We (“The Mind Health Group”) already did a Counselling Skills workshop for twenty affluent ladies. It was a ten-day workshop with doctors from The Agha Khan University and Hospital, social workers, psychologists, a psychiatrist and volunteers, who were actively involved with the project. On completion, we placed them at our various clinics around the city. Unfortunately, most of them dropped out after a few months due to their various commitments. If a bunch of women can get together, arrange for a venue and give us enough notice, I am sure, Insha’Allah, we can work out something. If there are other, similar/same crafts/skills that they can teach, we can try to arrange for them to use our clinics for getting the access to the women of the community, Insha’Allah.

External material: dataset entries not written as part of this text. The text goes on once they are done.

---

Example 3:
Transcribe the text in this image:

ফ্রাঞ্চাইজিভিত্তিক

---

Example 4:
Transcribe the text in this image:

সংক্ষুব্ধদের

- Do you have trained staff to replace the existing team if required?
Alhumdulillah, there are a lot of girls, who are studying psychology, and a lot of women, who know about fashion and have their in-house design studios. It isn’t rocket science; anyone can take over, provided they are dedicated, have empathy and want to help change the world.
- Having worked with this stratum of society, what is your observation regarding the one critical need of these women?
I can’t pinpoint just one critical need. The closest I can come up with is that they need some sort of education – not necessarily the formal type, but more like Tarbiyah, where they can learn life skills and how to apply them.
After spending many years with them, I have found that one of the main problems (apart from the finances, which is the major one) is that they don’t think out of the box. They have very little motivation to change their lives and get out of the rut they are in. They attribute whatever walls come up in their way, no matter how big or small, as their fate without putting up a fight or finding a solution. This resigned acceptance of their fate makes them complacent and then mentally lethargic. I try to help them come up with solutions for the betterment of their lives, motivate them and get them attached to Allah (swt), but that is done only after they have a comfort level with you and trust you.
If you wish to share something additional, please, feel free to do so.
When I go to the clinic every Friday, I really feel that I am so much better off than the majority, and, Alhumdulillah, this brings about a great feeling of Shukr for all that I have been blessed with. I have no reason to complain – ever! Insha’Allah.